Table 2 below summarizes additional results from the above tests, including % OOIP obtained from FIG. 10 for arbitrary time periods of 3 years and 11 years, with respect to four(4) different configurations, (i) “Primary”, meaning production from all fissures, without fluid injection in alternate fissures; (ii) “Gas”, meaning production from ½ the fissures, with remaining alternating fissures being injected with gas; (iii) “Primary then Gas” meaning initial production from all fissures, followed by production from ½ the fissures, with remaining alternating fissures being injected with gas; and (iv) “water”, meaning production from ½ the fissures, with remaining alternating fissures being injected with water.

TABLE 2
Primary
then
Primary* Gas gas** water
3-year recovery factor, % OOIP 10.5 23.0 14.6 17.1
11-year recovery factor, % OOIP 13.2 40.7 39.2 39.2
Cumulative gas rate injected, 60.3E06 48.8E06
S m3
Cumulative water injected, m3 43,244
*Production from all fissures (Not part of this invention)
**Two-years of primary production followed by 9-years of gas Injection.

When gas is injected from the outset [Curve (b)], instead of after 2 years of primary oil production, the peak oil production rates occur approximately 480 days (ie 1.3 years) earlier, which is beneficial regarding the value of money [compare curve (b) and curve(c)]. Nevertheless, the delayed start to gas injection has only a modest effect on the Oil Recovery factor, since after eleven years, as seen from FIG. 10 and Table 2, the difference in oil recovery factor (% OOIP) is relatively minor, namely only 1.5% [i.e. 40.7% for curve (b) as compared with 39.2% for curve (c) ].

Significantly, as seen from FIG. 10 and Table 2 above, using the fluid drive oil recovery process of the present invention , in either the first embodiment using immediate gas injection in the injection well fissures and production from the production well fissures (namely curve (b) of FIG. 8), or the second embodiment utilizing initial production from all fissures for a period of two years subsequently followed by injection from the injection well and production from the production well [i.e. curve (c) of FIG. 8] after 11 years, each provide a high oil recovery factor of approximately 40%.

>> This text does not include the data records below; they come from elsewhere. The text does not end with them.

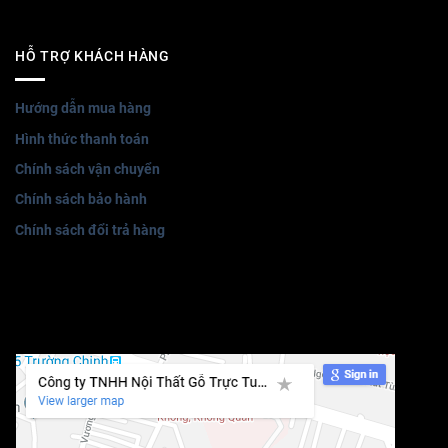
HỖ TRỢ KHÁCH HÀNG
Hướng dẫn mua hàng
Hình thức thanh toán
Chính sách vận chuyển
Chính sách bảo hành
Chính sách đổi trả hàng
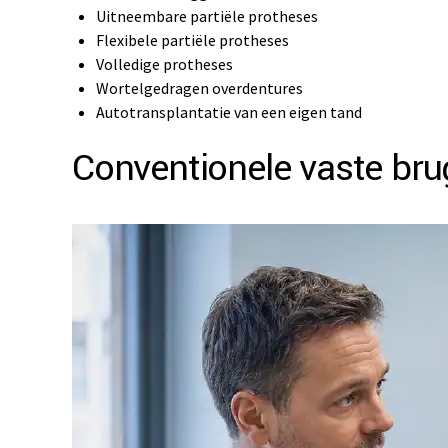
Uitneembare partiële protheses
Flexibele partiële protheses
Volledige protheses
Wortelgedragen overdentures
Autotransplantatie van een eigen tand
Conventionele vaste brug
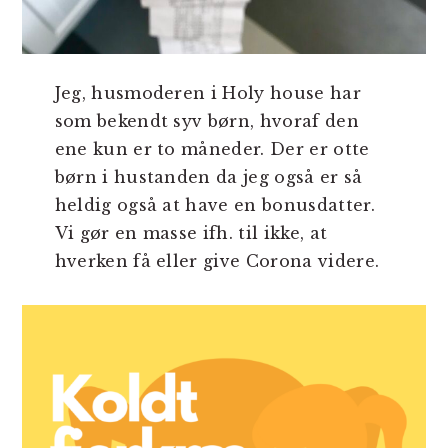
Jeg, husmoderen i Holy house har
som bekendt syv børn, hvoraf den
ene kun er to måneder. Der er otte
børn i hustanden da jeg også er så
heldig også at have en bonusdatter.
Vi gør en masse ifh. til ikke, at
hverken få eller give Corona videre.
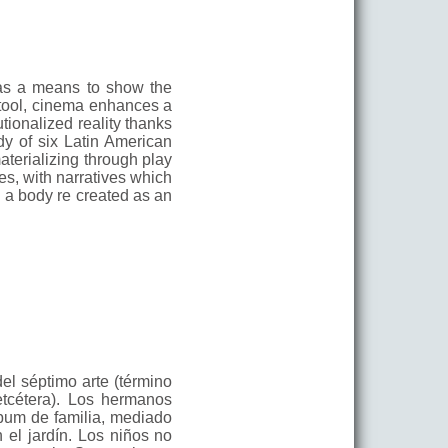
as a means to show the
 tool, cinema enhances a
utionalized reality thanks
udy of six Latin American
materializing through play
es, with narratives which
s a body re created as an
del séptimo arte (término
 etcétera). Los hermanos
um de familia, mediado
 el jardín. Los niños no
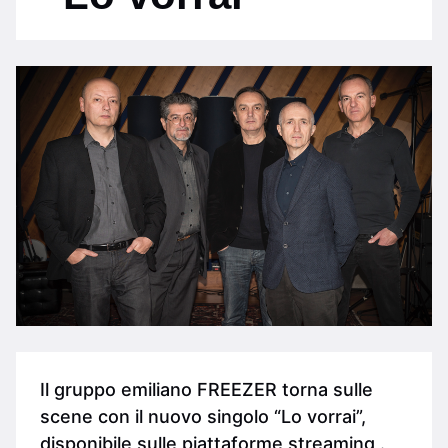
Il gruppo emiliano FREEZER torna sulle
scene con il nuovo singolo “Lo vorrai”,
disponibile sulle piattaforme streaming .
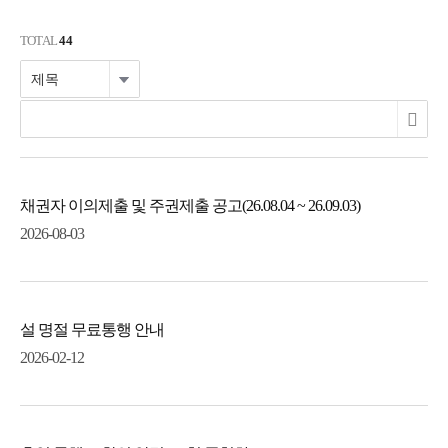
TOTAL
44
채권자 이의제출 및 주권제출 공고(26.08.04 ~ 26.09.03)
2026-08-03
설 명절 무료통행 안내
2026-02-12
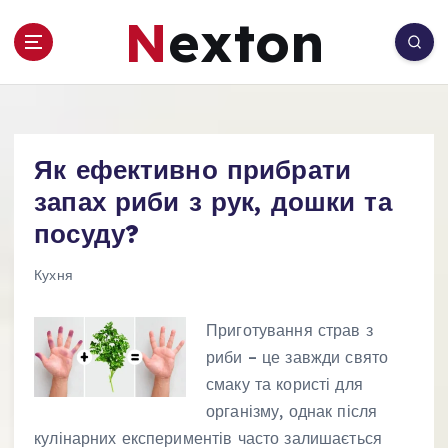
П
Nexton
е
р
е
й
т
и
Як ефективно прибрати
д
о
запах риби з рук, дошки та
в
посуду?
м
і
Кухня
с
т
Приготування страв з
у
риби – це завжди свято
смаку та користі для
організму, однак після
кулінарних експериментів часто залишається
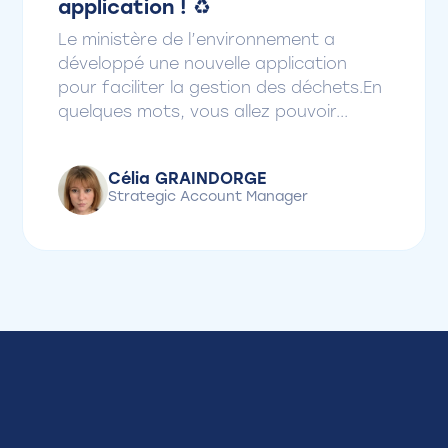
application ! ♻️
Le ministère de l’environnement a
développé une nouvelle application
pour faciliter la gestion des déchets.En
quelques mots, vous allez pouvoir...
Célia GRAINDORGE
Strategic Account Manager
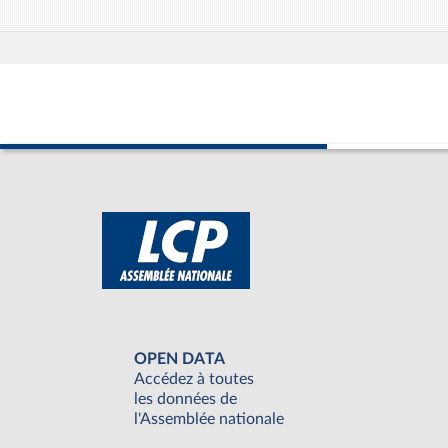
OPEN DATA
Accédez à toutes
les données de
l'Assemblée nationale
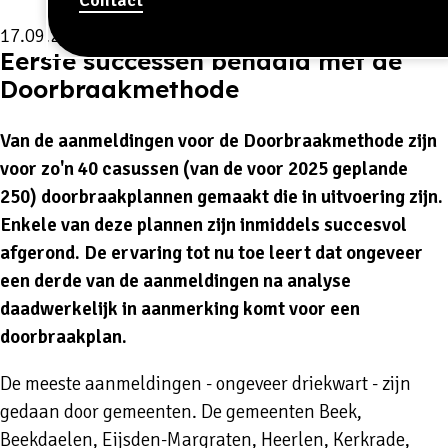
17.09.2025
Eerste successen behaald met de
Doorbraakmethode
Van de aanmeldingen voor de Doorbraakmethode zijn
voor zo'n 40 casussen (van de voor 2025 geplande
250) doorbraakplannen gemaakt die in uitvoering zijn.
Enkele van deze plannen zijn inmiddels succesvol
afgerond. De ervaring tot nu toe leert dat ongeveer
een derde van de aanmeldingen na analyse
daadwerkelijk in aanmerking komt voor een
doorbraakplan.
De meeste aanmeldingen - ongeveer driekwart - zijn
gedaan door gemeenten. De gemeenten Beek,
Beekdaelen, Eijsden-Margraten, Heerlen, Kerkrade,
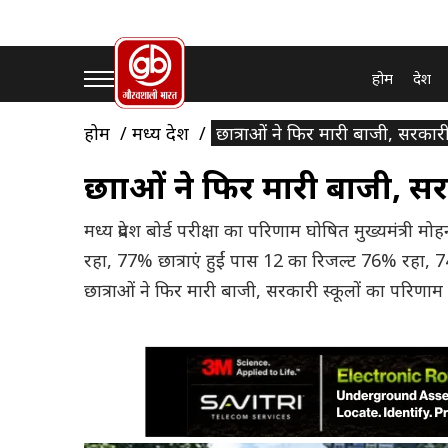
होम
देश
होम
मध्य प्रदेश
छात्राओं ने फिर मारी बाजी, सरकार
छात्राओं ने फिर मारी बाजी, 
मध्य प्रदेश बोर्ड परीक्षा का परिणाम घोषित मुख्यमंत्र
रहा, 77% छात्राएं हुईं पास 12 का रिजल्ट 76% रहा, 74%
छात्राओं ने फिर मारी बाजी, सरकारी स्कूलों का परिणा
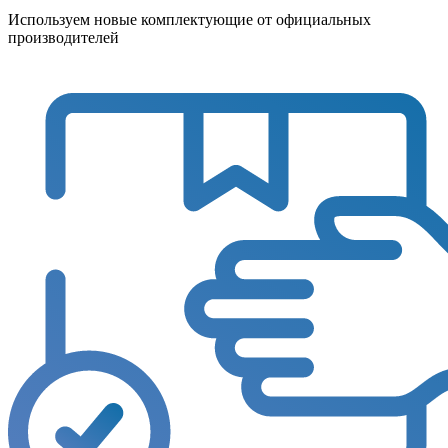
Используем новые комплектующие от официальных
производителей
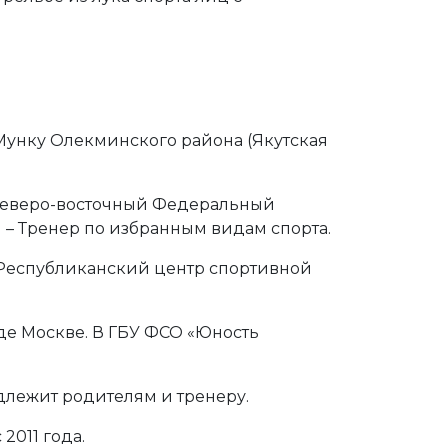
-Мунку Олекминского района (Якутская
 Северо-восточный Федеральный
 – Тренер по избранным видам спорта.
 «Республиканский центр спортивной
оде Москве. В ГБУ ФСО «Юность
длежит родителям и тренеру.
2011 года.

Conversely, again with reference to FIG. 10, with the prior art primary production method comprising production from each of the production well and injection well, namely from all fissures created along two wells (i.e. curve (a) of FIG. 10), after 11 years such method merely produces an oil recovery factor of 13.2%.

Accordingly, in the scenario modelled, use of the present invention has been able to increase the % OOIP recovery by an amount of approximately 26% (i.e. 39.2%-13.2%).

The above disclosure represents embodiments of the invention recited in the claims. In the preceding description, for purposes of explanation, numerous details are set forth in order to provide a thorough understanding of the embodiments of the invention. However, it will be apparent that these and other specific details are not required to be specified herein in order for a person of skill in the art to practice the invention

The scope of the claims should not be limited by the preferred embodiments set forth in the foregoing examples, but should be given the broadest interpretation consistent with the description as a whole, and the claims are not to be limited to the preferred or exemplified embodiments of the invention.